Posted on Mon, Feb 09, 2015 @ 15:02 PM

Although some have tried to cast Texas property tax loans in a bad light, they’ve only grown in popularity in the last six years. In 2008, just 8,949 people received this form of assistance to help pay the taxes owed on their property. However, just three years later, 12,686 had benefited from these lien transfers. While there are plenty of ways to help explain these numbers, the impact of regulation, licensing and competition has certainly played a role.

A Brief Introduction to Texas Property Tax Loans

Let’s begin with a quick overview of what these loans entail. To be accurate, they’re not actually loans at all. Instead, they’re lien transfers. When someone finds themselves severely delinquent on their taxes, they don’t face too many options. They can try to raise the money on their own, but the amount is often thousands of dollars. In fact, the average lien transfer in 2013 was for just over $12,000.
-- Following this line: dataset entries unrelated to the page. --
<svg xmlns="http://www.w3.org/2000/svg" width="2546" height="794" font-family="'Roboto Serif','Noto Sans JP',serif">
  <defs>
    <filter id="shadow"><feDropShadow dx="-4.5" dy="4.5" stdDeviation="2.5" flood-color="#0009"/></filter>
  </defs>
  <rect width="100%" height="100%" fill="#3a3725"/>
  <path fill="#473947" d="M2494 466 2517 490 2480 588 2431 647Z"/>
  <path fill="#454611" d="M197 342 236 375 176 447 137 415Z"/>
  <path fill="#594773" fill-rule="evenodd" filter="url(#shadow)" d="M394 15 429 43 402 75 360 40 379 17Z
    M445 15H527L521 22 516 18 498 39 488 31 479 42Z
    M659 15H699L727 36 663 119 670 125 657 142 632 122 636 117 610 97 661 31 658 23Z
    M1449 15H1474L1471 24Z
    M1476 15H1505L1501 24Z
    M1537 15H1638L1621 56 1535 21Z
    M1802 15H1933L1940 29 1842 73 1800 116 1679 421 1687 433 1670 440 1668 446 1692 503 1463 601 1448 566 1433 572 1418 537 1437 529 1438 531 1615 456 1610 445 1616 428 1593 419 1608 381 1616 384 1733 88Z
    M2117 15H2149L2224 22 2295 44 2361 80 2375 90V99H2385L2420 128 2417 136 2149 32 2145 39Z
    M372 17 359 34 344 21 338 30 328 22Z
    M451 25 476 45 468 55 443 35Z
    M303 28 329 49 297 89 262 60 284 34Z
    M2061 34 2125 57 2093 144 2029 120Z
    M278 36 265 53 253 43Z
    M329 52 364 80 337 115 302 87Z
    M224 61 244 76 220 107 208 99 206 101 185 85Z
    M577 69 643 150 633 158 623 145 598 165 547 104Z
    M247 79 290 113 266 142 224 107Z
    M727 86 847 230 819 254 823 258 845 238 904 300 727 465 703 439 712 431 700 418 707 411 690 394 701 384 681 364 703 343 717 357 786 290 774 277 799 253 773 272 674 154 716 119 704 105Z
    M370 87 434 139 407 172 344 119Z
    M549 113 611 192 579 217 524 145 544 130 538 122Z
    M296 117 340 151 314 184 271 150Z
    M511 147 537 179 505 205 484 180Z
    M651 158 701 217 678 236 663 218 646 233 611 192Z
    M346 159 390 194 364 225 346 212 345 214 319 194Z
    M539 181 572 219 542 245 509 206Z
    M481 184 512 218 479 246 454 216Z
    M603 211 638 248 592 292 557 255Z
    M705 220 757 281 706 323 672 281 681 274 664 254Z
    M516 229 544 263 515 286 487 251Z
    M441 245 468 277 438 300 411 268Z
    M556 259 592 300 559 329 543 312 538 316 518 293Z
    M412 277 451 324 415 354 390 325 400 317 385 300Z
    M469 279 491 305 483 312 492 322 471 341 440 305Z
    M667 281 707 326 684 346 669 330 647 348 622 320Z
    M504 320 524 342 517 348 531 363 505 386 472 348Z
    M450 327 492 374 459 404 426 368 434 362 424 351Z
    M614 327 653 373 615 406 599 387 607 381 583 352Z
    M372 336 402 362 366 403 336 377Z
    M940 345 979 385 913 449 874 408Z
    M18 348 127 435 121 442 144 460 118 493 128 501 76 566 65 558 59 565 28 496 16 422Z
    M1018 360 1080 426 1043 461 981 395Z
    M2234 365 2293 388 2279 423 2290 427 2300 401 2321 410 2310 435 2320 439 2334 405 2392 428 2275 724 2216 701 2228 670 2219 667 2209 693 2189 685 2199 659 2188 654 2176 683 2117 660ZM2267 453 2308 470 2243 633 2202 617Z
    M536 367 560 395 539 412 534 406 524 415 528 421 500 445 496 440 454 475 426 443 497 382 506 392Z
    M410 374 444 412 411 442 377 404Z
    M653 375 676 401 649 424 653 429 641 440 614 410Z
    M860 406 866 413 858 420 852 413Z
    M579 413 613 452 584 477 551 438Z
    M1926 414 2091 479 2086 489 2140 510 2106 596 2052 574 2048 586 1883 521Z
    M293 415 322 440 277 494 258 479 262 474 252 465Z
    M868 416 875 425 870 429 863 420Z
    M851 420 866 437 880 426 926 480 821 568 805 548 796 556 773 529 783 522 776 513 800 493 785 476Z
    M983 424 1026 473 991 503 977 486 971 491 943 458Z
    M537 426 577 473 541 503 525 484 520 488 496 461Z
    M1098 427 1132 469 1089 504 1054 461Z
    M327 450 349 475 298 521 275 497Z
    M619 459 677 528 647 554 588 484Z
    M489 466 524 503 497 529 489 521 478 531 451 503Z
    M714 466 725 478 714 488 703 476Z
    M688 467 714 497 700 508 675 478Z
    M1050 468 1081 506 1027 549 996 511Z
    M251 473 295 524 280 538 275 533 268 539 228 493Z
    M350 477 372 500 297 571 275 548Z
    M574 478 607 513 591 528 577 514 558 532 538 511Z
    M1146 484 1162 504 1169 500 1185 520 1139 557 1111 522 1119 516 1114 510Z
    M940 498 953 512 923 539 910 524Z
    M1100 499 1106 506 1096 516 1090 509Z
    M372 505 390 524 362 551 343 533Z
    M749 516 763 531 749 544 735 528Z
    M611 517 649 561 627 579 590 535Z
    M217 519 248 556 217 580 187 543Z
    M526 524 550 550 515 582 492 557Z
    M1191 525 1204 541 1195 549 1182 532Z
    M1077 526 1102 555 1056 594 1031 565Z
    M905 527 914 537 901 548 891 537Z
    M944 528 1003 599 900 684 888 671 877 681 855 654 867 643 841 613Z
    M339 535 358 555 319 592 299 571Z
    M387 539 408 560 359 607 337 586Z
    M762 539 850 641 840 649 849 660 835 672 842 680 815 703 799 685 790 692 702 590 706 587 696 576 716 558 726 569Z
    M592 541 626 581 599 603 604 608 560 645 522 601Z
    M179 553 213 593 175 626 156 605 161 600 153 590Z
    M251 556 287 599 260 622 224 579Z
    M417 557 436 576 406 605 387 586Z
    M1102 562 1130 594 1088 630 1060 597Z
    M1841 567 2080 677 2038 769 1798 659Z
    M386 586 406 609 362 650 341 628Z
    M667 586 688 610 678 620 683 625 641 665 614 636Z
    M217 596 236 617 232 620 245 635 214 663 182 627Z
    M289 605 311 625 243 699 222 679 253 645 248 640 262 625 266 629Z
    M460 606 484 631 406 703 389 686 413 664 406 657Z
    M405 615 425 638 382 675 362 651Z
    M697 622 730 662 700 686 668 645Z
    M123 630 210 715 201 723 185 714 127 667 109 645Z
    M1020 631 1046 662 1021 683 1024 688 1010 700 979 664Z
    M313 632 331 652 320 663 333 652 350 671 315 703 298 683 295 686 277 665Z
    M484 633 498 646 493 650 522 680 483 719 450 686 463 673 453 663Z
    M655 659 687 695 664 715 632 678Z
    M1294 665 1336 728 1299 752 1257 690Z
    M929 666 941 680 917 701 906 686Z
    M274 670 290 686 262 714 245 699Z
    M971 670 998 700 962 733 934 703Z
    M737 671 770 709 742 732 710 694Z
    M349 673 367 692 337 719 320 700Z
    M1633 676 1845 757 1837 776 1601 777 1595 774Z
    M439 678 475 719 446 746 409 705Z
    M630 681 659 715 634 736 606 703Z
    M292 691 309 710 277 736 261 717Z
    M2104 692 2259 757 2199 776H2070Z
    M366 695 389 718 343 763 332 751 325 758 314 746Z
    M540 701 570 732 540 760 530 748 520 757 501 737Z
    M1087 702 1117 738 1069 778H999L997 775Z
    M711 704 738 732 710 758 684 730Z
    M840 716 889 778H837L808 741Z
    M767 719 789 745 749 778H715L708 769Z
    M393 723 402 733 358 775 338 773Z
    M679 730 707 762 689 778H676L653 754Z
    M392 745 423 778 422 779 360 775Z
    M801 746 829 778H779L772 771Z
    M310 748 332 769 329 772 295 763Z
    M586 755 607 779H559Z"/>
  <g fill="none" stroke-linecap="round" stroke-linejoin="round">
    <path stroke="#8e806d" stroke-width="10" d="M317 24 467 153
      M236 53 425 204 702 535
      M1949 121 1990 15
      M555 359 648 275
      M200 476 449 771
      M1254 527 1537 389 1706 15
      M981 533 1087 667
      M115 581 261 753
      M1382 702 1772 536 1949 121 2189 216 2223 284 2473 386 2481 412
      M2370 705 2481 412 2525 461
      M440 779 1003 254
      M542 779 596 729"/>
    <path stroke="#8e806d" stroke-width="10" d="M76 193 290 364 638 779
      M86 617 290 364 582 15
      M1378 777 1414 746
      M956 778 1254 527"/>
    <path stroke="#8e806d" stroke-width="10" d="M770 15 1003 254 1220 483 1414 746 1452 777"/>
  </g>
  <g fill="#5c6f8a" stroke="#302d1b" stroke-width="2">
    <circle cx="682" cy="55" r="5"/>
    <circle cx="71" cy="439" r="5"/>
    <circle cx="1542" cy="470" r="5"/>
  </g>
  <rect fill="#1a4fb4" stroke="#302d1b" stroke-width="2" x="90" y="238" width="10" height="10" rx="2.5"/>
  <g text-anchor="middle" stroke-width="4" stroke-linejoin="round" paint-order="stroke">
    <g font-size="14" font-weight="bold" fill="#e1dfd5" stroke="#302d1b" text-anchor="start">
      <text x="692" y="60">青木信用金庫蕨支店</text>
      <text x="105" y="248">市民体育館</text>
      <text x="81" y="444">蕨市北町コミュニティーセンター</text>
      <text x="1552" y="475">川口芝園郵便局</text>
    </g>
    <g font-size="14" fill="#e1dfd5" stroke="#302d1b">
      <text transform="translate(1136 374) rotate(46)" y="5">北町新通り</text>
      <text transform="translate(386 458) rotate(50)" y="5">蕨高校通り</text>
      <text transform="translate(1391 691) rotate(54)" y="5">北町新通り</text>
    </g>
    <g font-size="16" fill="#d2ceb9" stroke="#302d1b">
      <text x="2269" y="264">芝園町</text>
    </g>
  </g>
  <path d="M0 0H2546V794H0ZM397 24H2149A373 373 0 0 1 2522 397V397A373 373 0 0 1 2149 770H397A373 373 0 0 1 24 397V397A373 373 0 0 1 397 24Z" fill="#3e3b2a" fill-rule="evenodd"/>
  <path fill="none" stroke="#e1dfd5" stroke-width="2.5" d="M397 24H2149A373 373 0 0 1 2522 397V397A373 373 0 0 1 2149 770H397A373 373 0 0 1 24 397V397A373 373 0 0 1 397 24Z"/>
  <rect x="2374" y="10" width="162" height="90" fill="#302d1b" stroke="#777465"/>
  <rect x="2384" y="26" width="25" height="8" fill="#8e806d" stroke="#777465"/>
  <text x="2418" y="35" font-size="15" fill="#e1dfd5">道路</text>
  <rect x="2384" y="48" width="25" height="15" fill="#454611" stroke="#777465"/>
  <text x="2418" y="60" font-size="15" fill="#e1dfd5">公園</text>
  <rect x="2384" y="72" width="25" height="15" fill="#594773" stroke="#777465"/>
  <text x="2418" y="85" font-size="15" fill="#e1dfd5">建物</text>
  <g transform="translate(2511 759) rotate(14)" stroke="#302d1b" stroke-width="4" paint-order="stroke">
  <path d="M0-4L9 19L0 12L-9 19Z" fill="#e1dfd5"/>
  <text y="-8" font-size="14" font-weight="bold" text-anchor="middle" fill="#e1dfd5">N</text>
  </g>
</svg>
Making matters worse is that the property owner is also faced with mounting interest, making each payment they miss all the more difficult to pay off. On top of that, if they don’t get the money they need in enough time, they could lose their property to foreclosure. With a lien transfer, those in trouble can transfer the property tax obligation on their property to a lender as collateral and, in return, the lender will pay off their tax debt. The borrower then has years to pay off the amount, generally in monthly payments.